[REQUIRED TASK]:
Extract each line of the listing that holds the string "skPoint".

[RECORD EXTRACTS]:

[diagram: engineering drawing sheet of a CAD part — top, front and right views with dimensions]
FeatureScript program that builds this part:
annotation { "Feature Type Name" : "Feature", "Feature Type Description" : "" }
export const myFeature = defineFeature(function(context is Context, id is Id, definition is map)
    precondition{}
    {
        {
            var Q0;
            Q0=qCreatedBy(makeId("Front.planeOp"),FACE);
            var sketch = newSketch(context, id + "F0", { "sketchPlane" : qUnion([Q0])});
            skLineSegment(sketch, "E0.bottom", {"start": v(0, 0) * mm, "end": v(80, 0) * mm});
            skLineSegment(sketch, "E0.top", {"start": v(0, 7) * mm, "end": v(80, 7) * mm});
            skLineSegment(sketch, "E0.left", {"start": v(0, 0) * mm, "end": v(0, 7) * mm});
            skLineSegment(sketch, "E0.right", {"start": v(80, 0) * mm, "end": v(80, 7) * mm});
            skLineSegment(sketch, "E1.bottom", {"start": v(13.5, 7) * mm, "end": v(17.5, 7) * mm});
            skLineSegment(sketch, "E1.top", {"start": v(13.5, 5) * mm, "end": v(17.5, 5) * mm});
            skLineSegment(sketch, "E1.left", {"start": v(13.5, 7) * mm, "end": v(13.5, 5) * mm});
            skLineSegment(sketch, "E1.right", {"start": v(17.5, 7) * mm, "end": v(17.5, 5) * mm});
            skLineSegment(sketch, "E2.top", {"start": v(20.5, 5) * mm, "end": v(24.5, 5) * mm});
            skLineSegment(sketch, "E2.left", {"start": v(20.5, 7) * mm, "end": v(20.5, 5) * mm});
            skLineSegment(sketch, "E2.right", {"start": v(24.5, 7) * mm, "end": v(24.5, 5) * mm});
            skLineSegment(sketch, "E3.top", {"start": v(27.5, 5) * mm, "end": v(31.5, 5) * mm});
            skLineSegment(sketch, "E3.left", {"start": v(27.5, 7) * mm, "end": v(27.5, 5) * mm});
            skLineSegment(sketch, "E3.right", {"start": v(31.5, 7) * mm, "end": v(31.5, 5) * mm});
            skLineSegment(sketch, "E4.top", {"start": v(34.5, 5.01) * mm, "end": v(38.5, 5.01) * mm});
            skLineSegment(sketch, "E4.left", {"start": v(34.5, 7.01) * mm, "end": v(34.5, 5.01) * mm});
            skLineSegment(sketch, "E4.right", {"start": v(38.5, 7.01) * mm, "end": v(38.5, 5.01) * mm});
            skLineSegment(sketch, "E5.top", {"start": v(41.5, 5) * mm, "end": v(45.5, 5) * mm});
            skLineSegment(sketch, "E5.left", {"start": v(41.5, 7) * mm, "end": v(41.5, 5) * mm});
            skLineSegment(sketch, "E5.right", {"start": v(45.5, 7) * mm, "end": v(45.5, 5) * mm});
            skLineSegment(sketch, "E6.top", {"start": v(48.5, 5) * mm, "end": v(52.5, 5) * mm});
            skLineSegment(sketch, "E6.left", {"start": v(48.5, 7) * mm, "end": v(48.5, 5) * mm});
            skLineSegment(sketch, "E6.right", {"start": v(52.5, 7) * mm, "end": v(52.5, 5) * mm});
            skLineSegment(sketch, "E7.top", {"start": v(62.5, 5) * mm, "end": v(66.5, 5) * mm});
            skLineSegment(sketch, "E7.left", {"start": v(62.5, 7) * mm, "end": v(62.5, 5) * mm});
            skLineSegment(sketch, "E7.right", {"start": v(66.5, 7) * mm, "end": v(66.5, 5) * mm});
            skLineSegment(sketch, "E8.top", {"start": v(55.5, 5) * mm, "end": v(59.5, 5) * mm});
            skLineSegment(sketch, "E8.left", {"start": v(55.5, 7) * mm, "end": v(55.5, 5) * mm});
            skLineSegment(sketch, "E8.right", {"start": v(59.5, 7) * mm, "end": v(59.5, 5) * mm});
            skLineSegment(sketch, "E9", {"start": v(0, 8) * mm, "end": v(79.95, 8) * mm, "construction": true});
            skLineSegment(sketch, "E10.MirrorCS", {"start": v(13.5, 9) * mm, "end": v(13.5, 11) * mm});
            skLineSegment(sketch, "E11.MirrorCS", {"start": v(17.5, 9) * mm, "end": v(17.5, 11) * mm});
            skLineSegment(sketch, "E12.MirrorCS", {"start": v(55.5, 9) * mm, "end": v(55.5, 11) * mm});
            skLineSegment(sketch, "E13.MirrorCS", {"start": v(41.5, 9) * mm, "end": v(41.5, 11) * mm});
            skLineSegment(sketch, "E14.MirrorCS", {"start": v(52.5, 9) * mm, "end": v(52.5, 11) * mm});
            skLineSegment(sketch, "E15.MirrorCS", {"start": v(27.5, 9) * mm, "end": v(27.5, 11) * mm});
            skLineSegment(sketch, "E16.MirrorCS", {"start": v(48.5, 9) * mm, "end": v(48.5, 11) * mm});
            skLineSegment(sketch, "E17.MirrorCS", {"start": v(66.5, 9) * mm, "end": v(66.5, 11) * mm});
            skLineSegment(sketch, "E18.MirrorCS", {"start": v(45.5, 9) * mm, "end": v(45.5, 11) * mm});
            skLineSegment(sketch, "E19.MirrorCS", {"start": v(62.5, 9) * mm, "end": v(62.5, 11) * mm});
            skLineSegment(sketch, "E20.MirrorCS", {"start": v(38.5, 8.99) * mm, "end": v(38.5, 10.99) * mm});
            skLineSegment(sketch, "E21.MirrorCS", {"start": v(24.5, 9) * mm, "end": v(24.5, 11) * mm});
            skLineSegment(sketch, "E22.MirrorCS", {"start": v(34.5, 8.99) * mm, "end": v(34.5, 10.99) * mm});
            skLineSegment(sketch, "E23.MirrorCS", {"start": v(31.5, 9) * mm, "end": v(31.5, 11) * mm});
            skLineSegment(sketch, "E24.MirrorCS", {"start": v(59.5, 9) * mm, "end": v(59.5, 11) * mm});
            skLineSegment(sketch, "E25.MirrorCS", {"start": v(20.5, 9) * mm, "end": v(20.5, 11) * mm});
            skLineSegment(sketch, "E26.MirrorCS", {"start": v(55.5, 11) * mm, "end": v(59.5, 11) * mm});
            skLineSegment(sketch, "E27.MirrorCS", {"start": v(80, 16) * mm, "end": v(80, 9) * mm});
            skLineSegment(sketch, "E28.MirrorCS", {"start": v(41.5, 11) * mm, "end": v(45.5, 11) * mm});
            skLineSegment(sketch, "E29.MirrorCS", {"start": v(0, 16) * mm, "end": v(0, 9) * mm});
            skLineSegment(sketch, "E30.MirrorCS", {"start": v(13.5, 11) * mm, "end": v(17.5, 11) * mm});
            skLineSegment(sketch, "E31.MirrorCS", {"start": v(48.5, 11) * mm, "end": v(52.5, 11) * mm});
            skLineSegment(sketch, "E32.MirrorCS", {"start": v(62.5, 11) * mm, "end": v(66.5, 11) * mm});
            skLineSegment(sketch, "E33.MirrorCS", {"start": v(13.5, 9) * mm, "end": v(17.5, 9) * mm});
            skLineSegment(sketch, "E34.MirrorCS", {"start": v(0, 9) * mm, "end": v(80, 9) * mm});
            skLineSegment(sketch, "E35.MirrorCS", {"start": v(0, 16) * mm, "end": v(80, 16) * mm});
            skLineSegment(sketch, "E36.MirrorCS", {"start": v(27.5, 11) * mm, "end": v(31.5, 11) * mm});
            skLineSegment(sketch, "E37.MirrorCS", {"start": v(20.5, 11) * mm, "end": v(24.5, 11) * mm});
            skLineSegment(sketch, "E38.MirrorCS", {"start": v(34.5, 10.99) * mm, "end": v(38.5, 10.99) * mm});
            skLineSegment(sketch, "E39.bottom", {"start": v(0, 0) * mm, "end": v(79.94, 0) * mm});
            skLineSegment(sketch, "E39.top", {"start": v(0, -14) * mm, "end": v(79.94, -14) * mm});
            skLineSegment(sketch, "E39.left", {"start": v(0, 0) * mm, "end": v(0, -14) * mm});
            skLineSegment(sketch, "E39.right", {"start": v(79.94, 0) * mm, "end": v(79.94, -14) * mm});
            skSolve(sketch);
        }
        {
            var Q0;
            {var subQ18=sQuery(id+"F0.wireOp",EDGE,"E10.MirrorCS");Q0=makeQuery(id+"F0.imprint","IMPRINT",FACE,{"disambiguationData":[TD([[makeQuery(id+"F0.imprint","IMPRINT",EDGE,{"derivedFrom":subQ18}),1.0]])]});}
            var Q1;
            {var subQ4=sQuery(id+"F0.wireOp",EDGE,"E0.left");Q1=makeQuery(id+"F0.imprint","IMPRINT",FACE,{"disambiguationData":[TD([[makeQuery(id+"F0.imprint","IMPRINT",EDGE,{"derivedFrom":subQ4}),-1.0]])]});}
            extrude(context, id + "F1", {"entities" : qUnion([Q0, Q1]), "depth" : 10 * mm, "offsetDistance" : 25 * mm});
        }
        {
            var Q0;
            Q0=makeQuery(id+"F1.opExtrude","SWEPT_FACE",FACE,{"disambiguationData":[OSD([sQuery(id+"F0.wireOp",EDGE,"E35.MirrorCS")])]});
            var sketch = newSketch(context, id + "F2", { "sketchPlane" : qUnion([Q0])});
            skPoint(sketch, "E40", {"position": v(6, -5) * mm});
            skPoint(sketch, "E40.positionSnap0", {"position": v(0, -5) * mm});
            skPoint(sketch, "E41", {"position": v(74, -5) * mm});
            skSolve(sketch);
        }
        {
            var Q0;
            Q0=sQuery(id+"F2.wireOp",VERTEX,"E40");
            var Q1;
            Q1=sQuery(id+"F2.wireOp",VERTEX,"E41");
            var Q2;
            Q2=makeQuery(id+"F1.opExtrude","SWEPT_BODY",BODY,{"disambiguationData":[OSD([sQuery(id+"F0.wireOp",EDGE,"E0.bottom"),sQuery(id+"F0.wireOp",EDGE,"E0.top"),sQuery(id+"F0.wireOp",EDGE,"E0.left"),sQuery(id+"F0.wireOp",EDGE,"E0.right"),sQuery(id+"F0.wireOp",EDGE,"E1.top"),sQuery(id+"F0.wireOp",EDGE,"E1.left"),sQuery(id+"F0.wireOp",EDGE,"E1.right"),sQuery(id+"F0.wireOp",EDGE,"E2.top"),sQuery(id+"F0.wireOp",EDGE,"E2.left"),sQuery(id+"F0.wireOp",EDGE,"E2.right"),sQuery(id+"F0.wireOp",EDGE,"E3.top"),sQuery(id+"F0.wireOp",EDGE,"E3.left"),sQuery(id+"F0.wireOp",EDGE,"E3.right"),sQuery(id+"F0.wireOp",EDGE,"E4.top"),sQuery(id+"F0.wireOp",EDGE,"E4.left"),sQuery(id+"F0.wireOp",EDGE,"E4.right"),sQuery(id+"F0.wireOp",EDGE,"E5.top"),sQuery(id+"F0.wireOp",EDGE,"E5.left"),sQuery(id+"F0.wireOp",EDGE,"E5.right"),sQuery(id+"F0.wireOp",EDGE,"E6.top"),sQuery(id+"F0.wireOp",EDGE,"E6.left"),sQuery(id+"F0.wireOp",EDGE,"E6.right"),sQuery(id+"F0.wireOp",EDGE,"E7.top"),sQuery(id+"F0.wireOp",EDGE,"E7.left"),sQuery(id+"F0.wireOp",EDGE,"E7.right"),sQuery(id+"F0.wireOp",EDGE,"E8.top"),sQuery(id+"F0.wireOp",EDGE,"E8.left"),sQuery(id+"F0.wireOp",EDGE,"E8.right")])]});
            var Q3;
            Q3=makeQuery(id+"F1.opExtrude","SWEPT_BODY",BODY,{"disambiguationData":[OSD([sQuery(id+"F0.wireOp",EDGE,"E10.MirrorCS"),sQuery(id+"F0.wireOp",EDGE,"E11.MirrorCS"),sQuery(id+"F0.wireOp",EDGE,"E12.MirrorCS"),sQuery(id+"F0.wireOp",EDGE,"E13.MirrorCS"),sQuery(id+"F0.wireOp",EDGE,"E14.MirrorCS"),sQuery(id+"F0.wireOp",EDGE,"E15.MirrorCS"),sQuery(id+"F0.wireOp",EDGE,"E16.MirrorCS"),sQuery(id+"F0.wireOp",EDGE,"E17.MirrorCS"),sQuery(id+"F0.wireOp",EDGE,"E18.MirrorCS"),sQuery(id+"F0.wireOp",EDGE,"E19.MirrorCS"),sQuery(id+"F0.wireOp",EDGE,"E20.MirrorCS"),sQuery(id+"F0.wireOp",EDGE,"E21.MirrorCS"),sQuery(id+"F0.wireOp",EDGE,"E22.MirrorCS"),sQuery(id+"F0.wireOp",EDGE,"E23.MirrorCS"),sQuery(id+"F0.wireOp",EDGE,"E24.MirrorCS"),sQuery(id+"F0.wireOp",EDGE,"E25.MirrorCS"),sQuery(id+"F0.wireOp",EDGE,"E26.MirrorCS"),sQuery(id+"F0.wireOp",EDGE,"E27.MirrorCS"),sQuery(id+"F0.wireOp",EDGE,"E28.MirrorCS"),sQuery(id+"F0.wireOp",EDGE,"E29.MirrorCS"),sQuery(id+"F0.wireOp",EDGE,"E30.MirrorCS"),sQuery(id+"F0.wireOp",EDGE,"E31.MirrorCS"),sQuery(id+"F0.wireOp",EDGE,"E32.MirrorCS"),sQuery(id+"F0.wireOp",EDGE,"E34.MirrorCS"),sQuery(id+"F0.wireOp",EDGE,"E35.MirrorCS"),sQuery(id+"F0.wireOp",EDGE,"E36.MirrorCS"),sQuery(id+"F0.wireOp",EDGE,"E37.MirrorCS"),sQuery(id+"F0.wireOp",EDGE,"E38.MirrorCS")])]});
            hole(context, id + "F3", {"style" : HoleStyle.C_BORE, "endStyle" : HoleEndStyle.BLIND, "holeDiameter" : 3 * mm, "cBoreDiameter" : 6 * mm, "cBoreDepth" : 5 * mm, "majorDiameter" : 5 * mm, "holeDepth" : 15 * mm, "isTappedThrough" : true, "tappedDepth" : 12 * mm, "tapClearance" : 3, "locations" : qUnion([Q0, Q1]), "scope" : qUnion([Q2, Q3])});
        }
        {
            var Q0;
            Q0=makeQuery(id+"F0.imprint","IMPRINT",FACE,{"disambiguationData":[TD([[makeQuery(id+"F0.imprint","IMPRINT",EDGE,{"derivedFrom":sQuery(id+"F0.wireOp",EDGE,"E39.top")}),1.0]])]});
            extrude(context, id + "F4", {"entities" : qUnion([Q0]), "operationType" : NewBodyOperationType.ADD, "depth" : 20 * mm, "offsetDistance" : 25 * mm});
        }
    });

[THE RESULT]:
            skPoint(sketch, "E40", {"position": v(6, -5) * mm});
            skPoint(sketch, "E40.positionSnap0", {"position": v(0, -5) * mm});
            skPoint(sketch, "E41", {"position": v(74, -5) * mm});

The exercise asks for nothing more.